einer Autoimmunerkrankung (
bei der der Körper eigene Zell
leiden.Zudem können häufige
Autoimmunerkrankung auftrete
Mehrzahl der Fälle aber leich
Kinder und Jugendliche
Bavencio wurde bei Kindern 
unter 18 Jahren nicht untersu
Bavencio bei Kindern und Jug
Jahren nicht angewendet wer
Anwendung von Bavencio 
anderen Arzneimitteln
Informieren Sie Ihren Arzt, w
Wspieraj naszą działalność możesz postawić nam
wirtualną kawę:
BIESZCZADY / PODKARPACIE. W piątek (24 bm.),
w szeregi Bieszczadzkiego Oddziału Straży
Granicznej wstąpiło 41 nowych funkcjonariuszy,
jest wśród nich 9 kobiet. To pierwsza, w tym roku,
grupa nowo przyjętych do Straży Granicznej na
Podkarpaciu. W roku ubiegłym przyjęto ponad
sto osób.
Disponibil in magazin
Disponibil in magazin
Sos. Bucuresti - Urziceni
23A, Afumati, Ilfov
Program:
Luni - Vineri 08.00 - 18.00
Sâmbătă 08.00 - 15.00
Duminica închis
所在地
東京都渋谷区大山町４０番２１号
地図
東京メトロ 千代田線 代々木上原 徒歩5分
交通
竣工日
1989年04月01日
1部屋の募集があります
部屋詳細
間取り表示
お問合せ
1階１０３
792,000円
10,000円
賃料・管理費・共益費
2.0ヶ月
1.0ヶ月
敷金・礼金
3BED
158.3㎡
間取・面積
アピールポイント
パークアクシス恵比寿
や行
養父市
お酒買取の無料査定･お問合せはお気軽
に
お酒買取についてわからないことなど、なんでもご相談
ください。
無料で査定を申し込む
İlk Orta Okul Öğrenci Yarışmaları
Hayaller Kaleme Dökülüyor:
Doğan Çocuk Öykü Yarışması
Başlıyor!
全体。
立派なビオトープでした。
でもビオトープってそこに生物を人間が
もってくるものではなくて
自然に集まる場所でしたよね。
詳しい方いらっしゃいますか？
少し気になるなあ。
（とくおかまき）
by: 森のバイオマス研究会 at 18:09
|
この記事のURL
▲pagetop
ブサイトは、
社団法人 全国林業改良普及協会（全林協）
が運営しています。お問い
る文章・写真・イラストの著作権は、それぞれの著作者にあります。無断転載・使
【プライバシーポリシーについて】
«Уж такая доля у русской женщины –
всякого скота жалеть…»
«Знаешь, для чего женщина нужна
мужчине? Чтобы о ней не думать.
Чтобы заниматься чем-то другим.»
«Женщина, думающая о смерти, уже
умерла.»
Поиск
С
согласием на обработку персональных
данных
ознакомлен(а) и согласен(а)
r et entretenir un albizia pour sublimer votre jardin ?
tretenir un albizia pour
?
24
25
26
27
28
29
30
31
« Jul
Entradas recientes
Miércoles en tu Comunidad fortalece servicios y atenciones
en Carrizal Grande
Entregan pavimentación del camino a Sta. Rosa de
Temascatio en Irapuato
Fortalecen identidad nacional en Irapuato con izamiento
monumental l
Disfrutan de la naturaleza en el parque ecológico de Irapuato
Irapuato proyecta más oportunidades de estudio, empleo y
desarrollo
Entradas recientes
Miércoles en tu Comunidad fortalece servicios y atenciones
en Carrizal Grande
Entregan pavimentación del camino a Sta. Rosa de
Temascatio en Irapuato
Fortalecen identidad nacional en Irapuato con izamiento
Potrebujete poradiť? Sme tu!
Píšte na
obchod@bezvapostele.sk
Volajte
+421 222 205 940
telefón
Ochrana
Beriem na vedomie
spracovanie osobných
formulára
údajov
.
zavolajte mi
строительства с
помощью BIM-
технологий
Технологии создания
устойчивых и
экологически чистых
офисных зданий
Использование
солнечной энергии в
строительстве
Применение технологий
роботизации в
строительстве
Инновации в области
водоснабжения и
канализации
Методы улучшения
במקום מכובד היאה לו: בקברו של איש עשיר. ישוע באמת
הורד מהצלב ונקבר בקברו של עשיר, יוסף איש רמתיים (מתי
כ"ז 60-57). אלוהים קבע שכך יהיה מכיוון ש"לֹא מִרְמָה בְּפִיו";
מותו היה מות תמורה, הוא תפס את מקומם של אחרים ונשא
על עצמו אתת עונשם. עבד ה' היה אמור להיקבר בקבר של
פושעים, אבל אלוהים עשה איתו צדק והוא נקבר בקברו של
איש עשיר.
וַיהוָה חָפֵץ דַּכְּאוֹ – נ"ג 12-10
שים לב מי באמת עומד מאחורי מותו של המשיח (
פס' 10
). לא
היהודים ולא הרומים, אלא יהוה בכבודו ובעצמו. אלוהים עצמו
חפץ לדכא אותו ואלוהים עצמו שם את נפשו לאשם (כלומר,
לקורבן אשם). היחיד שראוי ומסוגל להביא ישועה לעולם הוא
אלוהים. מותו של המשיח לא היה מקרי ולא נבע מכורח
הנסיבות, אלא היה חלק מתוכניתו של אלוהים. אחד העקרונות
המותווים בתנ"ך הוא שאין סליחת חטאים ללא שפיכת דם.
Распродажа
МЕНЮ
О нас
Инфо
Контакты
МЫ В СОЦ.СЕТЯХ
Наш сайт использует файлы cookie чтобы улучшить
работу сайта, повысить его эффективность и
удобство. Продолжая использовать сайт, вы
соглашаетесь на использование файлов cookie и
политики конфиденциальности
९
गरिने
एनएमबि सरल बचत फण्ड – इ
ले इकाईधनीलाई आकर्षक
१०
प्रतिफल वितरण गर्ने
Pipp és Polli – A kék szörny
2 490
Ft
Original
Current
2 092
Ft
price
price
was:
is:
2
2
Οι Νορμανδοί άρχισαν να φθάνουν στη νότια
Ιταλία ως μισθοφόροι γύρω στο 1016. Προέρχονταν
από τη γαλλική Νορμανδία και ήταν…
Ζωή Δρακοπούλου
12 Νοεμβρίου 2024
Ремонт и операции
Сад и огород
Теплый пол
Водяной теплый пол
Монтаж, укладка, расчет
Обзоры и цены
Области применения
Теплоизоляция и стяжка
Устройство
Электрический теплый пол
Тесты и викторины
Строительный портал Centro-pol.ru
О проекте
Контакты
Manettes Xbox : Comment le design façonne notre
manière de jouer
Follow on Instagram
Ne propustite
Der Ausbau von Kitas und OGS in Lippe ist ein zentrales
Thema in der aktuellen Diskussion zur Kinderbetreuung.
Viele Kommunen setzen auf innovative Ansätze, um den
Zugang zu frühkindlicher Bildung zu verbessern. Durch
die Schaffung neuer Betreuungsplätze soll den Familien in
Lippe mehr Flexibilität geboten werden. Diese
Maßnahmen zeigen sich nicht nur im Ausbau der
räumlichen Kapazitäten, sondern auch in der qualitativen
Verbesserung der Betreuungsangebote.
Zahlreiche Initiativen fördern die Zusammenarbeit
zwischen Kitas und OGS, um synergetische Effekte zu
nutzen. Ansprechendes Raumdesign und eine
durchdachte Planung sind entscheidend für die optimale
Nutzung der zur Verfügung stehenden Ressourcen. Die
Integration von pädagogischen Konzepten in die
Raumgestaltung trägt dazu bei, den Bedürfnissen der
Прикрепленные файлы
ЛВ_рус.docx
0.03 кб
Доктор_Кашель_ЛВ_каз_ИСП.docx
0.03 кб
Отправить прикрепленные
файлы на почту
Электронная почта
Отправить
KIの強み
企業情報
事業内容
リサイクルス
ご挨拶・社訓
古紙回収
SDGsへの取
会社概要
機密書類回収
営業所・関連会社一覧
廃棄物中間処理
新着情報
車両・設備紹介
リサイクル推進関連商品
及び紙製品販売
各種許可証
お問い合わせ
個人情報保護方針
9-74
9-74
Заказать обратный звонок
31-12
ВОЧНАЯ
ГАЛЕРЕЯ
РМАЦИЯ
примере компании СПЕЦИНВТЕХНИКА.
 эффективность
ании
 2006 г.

###

#### Task to carry out
Extract every line above, from the first line of the rows through the line containing "Anwendung von Bavencio", both ends included, and reproduce each one verbatim.

#### Exercise solution
einer Autoimmunerkrankung (
bei der der Körper eigene Zell
leiden.Zudem können häufige
Autoimmunerkrankung auftrete
Mehrzahl der Fälle aber leich
Kinder und Jugendliche
Bavencio wurde bei Kindern 
unter 18 Jahren nicht untersu
Bavencio bei Kindern und Jug
Jahren nicht angewendet wer
Anwendung von Bavencio 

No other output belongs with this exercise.